_DATA TO PROCESS_
------------

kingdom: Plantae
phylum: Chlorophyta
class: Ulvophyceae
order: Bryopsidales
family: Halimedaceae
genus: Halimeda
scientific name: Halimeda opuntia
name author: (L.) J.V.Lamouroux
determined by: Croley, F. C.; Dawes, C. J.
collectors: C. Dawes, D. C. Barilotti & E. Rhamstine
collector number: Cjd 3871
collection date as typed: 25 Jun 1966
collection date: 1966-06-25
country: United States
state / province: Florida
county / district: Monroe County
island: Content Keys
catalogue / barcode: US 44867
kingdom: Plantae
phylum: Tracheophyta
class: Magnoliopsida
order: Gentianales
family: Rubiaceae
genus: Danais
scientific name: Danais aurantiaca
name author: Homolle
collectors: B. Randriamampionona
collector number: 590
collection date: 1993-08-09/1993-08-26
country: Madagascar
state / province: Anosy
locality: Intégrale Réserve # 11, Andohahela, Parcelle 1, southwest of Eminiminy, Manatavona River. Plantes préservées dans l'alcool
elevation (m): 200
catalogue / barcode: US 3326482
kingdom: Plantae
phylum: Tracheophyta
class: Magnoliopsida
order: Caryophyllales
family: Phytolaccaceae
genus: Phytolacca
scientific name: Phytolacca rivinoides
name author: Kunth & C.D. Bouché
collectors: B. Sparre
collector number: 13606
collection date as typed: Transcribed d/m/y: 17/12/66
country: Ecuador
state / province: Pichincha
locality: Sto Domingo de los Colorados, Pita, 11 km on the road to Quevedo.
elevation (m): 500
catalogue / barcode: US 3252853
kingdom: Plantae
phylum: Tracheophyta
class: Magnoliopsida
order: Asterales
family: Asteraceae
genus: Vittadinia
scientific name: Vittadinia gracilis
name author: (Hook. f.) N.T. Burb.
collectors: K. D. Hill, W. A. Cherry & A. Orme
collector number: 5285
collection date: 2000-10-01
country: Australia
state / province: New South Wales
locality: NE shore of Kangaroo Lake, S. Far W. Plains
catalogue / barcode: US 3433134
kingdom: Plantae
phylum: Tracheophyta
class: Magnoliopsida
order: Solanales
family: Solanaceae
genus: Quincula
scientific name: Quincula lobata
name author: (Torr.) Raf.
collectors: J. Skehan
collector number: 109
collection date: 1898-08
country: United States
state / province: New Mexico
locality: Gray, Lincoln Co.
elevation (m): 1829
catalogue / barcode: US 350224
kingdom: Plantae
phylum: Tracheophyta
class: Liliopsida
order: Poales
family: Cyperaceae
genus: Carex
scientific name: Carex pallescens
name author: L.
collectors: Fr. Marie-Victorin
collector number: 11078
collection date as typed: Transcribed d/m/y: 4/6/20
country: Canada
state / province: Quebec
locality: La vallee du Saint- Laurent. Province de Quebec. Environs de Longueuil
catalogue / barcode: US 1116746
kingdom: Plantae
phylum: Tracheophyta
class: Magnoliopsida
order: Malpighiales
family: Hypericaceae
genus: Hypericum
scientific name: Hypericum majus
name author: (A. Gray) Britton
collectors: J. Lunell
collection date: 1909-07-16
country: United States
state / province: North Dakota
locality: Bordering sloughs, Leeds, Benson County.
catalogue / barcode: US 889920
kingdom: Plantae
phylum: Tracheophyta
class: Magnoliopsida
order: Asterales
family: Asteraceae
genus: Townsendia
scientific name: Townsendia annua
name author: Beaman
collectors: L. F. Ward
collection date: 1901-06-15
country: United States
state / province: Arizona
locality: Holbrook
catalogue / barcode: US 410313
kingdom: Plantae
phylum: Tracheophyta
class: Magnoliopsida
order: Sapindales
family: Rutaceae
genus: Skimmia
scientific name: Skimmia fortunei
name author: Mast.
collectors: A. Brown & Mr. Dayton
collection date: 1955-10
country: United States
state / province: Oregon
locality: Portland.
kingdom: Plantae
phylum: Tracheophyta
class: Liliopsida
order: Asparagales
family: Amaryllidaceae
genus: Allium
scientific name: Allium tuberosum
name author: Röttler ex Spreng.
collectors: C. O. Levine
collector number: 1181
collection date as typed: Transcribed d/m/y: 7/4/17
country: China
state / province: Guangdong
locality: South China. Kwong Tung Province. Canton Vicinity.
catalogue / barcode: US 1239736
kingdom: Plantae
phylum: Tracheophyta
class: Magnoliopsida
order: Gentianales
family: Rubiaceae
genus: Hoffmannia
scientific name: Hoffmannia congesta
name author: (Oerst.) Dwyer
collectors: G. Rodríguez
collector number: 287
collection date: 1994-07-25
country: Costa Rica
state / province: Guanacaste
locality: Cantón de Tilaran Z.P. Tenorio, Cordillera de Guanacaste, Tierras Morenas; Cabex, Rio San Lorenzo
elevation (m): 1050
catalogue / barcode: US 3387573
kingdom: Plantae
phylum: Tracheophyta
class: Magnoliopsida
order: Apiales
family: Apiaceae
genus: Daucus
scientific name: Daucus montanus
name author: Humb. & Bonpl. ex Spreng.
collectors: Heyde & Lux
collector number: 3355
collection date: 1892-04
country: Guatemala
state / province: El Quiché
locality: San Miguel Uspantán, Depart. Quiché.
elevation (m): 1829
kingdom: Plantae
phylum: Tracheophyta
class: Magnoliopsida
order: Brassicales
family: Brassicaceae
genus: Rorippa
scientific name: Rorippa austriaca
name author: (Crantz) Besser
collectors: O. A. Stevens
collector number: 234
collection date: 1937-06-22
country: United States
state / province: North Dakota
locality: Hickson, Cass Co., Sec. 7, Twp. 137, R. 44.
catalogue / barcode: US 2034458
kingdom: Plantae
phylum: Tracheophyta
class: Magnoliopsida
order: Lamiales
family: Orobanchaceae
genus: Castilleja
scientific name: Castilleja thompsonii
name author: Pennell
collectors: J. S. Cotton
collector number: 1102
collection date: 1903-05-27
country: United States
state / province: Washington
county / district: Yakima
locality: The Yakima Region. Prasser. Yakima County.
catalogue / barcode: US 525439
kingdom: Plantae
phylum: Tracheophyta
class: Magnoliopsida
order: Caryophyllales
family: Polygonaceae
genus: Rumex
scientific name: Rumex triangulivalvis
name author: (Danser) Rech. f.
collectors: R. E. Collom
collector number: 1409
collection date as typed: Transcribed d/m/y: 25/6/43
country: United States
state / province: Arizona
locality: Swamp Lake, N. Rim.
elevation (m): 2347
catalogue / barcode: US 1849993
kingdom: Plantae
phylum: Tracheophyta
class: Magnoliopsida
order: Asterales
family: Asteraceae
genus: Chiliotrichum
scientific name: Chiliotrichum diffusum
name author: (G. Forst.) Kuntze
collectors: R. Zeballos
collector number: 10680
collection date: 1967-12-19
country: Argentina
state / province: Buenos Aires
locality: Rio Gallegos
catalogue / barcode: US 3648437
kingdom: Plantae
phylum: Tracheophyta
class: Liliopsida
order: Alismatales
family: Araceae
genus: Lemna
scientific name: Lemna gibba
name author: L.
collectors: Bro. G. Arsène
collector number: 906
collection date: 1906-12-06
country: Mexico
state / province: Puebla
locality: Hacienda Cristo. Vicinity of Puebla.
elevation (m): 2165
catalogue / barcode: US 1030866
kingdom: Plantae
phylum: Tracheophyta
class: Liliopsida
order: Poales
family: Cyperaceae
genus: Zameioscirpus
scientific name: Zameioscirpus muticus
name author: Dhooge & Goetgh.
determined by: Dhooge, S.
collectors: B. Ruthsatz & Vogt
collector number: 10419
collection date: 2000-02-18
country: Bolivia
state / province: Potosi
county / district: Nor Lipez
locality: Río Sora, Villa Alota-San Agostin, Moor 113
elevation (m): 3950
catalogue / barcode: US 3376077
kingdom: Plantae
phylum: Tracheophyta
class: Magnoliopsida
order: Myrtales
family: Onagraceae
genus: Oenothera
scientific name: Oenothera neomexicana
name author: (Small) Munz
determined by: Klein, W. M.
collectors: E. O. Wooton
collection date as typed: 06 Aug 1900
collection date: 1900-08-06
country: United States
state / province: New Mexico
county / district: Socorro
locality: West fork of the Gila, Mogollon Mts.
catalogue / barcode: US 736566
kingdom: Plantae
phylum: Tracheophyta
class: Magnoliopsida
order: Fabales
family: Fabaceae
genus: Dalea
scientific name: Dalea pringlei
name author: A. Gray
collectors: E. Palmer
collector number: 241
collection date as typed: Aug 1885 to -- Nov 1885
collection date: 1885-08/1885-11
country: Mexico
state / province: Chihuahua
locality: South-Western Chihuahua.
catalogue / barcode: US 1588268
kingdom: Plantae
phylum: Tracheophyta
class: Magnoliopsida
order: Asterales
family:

------------

_WHAT THIS TASK INVOLVES_
Reproduce the lines of the records above verbatim, starting with the line containing "locality: West fork" and going on through the line containing "collector number: 241".

_CORRECT RESPONSE_
locality: West fork of the Gila, Mogollon Mts.
catalogue / barcode: US 736566
kingdom: Plantae
phylum: Tracheophyta
class: Magnoliopsida
order: Fabales
family: Fabaceae
genus: Dalea
scientific name: Dalea pringlei
name author: A. Gray
collectors: E. Palmer
collector number: 241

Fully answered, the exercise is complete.